Carlucci's official Defense Department biography reads in part: "Frank C. Carlucci, who had served as Caspar Weinberger's deputy secretary between 1981 and 1983, succeeded him as secretary of defense. Carlucci was born in Scranton, Pennsylvania, on 18 October 1930. After graduation from Princeton University in 1952, he served two years as a lieutenant in the U.S. Navy. In 1956 after study at the Harvard Graduate School of Business Administration and a short stint in private business, Carlucci joined the Department of State as a foreign service officer.
"His State Department assignments took him to South Africa, the Congo, Zanzibar, and Brazil between 1957 and 1969. He left the State Department in 1969 to join the Office of Economic Opportunity as assistant director, and moved up to director late in 1970. He then became associate director and deputy director of the Office of Management and Budget (1971-72) and under secretary of the Department of Health, Education, and Welfare (1972-74). At both places he worked under Caspar Weinberger.
"In 1975 Carlucci returned to the State Department to serve as ambassador to Portugal until 1978, when he went to the Central Intelligence Agency as deputy director, staying until January 1981. The next month he joined Weinberger at the Department of Defense as deputy secretary.
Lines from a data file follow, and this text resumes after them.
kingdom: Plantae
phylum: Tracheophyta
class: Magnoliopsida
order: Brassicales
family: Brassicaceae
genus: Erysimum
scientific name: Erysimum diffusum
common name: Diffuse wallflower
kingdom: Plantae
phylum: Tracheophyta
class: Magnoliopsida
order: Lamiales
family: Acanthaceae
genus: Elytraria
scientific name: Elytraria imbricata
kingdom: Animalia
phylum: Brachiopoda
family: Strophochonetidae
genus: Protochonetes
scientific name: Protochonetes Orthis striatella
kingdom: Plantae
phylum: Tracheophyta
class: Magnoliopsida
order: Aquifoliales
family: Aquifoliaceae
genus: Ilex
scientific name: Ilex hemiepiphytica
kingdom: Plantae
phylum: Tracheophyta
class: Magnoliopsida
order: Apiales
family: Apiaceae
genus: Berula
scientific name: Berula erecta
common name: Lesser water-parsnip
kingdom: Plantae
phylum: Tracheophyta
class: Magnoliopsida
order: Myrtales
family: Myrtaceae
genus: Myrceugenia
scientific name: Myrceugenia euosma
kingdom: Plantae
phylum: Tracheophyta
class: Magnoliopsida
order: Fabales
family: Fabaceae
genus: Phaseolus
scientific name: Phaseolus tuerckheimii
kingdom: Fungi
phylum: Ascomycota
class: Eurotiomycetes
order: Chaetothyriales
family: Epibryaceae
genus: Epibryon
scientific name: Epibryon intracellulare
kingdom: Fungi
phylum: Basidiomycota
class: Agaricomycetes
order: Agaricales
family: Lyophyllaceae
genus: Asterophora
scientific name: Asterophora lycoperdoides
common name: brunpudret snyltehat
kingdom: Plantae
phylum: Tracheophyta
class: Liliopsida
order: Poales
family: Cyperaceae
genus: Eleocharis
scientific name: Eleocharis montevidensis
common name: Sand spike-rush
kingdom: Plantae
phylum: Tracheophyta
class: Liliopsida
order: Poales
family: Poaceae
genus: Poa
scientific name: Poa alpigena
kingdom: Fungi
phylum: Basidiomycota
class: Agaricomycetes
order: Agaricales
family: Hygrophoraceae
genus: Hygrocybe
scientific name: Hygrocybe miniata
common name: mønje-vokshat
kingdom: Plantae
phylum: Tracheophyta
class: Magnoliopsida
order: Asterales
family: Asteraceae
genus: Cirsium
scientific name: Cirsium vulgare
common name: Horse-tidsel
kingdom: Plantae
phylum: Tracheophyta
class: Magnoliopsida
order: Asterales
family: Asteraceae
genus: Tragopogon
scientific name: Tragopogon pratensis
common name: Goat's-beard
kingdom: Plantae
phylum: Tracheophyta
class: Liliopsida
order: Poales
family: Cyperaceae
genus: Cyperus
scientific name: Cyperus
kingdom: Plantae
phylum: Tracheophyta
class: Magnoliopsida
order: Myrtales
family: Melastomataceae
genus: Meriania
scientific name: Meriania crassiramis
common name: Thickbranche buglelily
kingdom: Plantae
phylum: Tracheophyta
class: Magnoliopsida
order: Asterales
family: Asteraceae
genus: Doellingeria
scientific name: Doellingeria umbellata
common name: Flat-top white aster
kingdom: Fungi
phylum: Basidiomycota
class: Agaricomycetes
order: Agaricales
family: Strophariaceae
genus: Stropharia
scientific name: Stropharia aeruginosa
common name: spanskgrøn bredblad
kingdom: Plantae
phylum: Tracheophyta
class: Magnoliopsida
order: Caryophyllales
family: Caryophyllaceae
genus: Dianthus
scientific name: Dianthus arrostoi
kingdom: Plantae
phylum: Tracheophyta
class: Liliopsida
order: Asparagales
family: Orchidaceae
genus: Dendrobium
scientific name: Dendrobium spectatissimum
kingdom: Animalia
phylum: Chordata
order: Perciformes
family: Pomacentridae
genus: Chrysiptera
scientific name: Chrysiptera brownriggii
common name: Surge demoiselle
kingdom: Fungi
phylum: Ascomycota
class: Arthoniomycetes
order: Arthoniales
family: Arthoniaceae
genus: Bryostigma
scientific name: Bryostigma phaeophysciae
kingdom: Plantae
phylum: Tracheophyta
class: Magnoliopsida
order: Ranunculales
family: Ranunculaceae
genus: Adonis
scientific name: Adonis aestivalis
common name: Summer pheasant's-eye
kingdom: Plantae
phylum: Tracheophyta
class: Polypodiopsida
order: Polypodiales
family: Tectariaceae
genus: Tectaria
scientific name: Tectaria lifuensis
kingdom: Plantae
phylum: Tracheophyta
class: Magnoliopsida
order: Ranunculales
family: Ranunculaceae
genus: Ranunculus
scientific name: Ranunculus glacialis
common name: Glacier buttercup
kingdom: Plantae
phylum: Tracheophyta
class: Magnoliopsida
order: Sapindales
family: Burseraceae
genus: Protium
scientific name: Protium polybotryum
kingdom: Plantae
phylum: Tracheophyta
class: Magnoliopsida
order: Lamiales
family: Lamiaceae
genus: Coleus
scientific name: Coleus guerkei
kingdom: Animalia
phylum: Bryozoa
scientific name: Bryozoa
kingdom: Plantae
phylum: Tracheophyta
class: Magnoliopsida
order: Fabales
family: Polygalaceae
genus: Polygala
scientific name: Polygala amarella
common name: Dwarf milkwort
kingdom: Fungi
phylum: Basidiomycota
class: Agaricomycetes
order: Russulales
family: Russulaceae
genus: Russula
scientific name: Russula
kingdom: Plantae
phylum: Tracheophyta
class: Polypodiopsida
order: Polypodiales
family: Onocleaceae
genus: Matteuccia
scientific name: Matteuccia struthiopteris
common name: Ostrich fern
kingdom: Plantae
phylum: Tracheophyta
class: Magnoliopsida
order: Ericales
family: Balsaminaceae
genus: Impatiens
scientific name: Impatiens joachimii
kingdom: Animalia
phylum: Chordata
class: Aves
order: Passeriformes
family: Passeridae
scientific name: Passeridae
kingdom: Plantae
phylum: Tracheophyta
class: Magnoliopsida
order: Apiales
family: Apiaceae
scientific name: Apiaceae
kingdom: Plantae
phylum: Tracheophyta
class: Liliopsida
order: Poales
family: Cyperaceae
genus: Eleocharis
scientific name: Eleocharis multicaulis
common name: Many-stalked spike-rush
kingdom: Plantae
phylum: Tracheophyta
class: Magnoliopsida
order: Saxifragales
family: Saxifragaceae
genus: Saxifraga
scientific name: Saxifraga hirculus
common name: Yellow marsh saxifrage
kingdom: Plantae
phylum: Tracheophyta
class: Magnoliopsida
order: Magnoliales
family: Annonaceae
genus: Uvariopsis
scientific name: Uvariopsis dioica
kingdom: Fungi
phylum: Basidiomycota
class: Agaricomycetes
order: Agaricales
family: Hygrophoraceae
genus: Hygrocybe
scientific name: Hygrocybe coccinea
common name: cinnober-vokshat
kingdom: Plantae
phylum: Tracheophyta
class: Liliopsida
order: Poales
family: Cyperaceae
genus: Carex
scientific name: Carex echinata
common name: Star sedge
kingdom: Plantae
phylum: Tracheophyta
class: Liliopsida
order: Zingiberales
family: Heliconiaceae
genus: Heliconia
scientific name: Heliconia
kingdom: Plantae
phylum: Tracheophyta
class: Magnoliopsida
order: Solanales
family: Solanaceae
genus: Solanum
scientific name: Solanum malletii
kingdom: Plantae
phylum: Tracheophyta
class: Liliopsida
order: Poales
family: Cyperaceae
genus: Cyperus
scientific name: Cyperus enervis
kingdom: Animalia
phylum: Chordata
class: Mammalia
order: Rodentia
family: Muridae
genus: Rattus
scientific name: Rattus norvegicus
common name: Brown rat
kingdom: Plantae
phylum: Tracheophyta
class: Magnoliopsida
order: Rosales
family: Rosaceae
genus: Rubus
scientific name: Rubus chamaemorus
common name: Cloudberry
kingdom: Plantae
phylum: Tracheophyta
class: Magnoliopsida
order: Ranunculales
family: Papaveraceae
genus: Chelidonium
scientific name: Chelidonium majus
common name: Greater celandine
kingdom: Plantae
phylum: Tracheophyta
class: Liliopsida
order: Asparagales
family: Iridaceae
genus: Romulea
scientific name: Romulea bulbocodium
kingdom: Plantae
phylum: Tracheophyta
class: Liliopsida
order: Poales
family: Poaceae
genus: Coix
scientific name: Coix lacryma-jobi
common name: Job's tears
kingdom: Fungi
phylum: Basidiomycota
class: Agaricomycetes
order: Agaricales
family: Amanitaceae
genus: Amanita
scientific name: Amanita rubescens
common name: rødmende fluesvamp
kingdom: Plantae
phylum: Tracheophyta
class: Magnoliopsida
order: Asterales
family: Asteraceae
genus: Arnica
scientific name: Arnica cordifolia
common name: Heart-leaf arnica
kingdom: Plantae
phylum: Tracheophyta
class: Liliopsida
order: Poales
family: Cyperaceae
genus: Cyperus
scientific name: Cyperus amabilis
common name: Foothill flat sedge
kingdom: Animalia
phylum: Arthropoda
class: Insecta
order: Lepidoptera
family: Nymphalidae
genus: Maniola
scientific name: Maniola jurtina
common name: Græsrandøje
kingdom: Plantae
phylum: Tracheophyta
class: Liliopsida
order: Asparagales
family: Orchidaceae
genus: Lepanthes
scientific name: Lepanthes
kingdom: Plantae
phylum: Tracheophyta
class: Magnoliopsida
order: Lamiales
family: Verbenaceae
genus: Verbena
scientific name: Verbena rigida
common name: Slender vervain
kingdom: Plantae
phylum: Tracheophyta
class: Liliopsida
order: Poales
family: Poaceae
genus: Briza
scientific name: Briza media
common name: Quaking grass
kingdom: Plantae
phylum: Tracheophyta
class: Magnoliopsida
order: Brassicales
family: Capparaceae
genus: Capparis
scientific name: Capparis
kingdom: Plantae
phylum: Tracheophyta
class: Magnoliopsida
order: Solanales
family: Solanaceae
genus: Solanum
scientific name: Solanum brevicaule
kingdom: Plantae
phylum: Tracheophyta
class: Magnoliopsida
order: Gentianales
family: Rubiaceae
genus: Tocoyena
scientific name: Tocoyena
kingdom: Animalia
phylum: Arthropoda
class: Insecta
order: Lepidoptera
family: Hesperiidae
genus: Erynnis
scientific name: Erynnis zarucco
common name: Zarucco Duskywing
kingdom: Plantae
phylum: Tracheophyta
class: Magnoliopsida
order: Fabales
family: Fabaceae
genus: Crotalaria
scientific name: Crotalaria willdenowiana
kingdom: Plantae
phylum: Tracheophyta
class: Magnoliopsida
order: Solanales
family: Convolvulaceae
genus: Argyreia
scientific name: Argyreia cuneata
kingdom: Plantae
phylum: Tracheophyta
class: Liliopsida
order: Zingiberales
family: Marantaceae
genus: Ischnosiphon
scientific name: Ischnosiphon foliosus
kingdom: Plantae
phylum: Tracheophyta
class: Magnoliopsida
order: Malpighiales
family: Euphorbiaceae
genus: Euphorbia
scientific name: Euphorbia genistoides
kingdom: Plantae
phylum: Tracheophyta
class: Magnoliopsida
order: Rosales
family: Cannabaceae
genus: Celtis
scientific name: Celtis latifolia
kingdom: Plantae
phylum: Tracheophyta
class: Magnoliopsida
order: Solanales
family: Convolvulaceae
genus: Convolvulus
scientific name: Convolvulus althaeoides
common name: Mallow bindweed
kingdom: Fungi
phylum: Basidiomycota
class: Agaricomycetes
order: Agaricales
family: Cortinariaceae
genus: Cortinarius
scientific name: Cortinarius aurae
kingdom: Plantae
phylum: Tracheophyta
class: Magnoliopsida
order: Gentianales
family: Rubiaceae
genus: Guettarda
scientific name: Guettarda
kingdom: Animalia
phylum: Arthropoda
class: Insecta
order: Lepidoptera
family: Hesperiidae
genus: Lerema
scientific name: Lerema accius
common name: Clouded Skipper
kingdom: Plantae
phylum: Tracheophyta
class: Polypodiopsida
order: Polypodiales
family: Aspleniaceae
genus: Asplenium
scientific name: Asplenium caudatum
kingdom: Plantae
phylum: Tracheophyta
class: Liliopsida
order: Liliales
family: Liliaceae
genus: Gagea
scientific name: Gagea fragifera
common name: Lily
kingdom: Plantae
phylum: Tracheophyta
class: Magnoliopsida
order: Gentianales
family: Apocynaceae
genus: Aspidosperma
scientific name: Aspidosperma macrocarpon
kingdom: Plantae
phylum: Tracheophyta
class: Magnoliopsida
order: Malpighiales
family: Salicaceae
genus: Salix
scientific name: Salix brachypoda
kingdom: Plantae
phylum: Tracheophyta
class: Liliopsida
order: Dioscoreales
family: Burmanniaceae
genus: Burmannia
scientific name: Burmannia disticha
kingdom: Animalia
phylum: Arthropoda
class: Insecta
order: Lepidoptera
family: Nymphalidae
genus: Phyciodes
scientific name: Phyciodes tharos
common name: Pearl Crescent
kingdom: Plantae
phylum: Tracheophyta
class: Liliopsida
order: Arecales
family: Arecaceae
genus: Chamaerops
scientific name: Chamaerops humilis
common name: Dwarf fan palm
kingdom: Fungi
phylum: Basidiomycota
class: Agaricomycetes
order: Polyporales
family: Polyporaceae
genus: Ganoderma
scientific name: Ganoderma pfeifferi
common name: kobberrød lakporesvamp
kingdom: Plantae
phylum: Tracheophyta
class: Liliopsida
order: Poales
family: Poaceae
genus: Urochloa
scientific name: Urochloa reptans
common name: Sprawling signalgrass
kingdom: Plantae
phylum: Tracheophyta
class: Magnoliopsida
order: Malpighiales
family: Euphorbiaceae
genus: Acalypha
Strongly supported by Weinberger, Carlucci was selected for the post even though some of President Reagan's advisers opposed him because he had served in the Carter administration. As deputy secretary he worked closely with Weinberger, assuming responsibility for the day-to-day management of the Pentagon and overseeing the defense budget and procurement. He created the Defense Resources Board and proposed the 'Carlucci initiatives' to bring more stability and order into the defense procurement process.
"Carlucci left the Pentagon in January 1983 to become president and later chairman and chief executive officer of Sears World Trade, Inc., in Washington. He stayed with Sears until 1986, when he moved to the White House as assistant to the president for national security affairs. In 1985-86, while still with Sears, he served on the President's Blue Ribbon Commission on Defense Management, chaired by David Packard. Carlucci worked particularly on the issues of long-range planning and the budgeting and programming process.
"Given his extensive experience in national security affairs, Carlucci was a natural choice to succeed Weinberger; he took office on 23 November 1987."